Auch auf regionaler und lokaler Ebene betreibt Lhoist aktive Öffentlichkeitsarbeit, um ein positives Image aufzubauen, mit durchaus beachtlichen Erfolgen. Beispiele sind: Werks- und Steinbruchbesichtigungen, Vereinssponsoring, Engagement im Denkmalschutz, Öffnung von Produktionsstätten für Kunst und Kultur, Förderung von Naturschutzprojekten in aufgelassenen Steinbrüchen (Uhu-Projekt). Im Hönnetal spielt die künstliche „blaue Lagune“ im Steinbruch Asbeck eine besondere Rolle, ein Teich, der temporär als Klärungsbecken genutzt wird. Die blaue Lagune wird zwischenzeitlich auch touristisch als Highlight adressiert (Komoot, etc.). Es finden Steinbruchführungen statt, Wandertage im Steinbruch, Busrundfahrten, Filmdarbietungen auf dem Werksgelände, etc pp.

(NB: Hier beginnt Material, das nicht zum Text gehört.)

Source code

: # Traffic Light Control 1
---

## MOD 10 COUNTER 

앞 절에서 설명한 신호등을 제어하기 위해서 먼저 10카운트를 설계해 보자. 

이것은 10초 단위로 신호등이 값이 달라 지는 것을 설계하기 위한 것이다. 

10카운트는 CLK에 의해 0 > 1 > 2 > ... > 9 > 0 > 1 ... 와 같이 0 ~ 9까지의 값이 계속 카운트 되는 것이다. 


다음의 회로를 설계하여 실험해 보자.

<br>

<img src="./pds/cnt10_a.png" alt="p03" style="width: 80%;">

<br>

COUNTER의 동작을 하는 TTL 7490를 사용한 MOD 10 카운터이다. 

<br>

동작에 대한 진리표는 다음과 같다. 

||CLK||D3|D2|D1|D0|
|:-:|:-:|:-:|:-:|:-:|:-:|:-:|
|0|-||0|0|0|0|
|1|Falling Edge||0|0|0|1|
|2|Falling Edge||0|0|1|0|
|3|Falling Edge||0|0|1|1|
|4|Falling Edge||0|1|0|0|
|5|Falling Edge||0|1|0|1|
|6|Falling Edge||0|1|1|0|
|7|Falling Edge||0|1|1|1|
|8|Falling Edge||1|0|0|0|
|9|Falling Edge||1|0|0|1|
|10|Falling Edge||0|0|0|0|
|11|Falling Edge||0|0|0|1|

Fragt man nach, was langfristig aus der dauerhaft zerstörten Mondlandschaft im Karst in unmittelbarer Nachbarschaft zu sensiblen Naturschutzgebieten und einer bedeutsamen Kulturlandschaft einmal werden soll, erntet man Schulterzucken und ggf. noch den Hinweis auf die natürliche Sukzession.
Für den Zustand nach Abschluss der Rohstoffausbeutung erklärt sich der Betreiber unzuständig. Er verweist schlicht auf die Politik.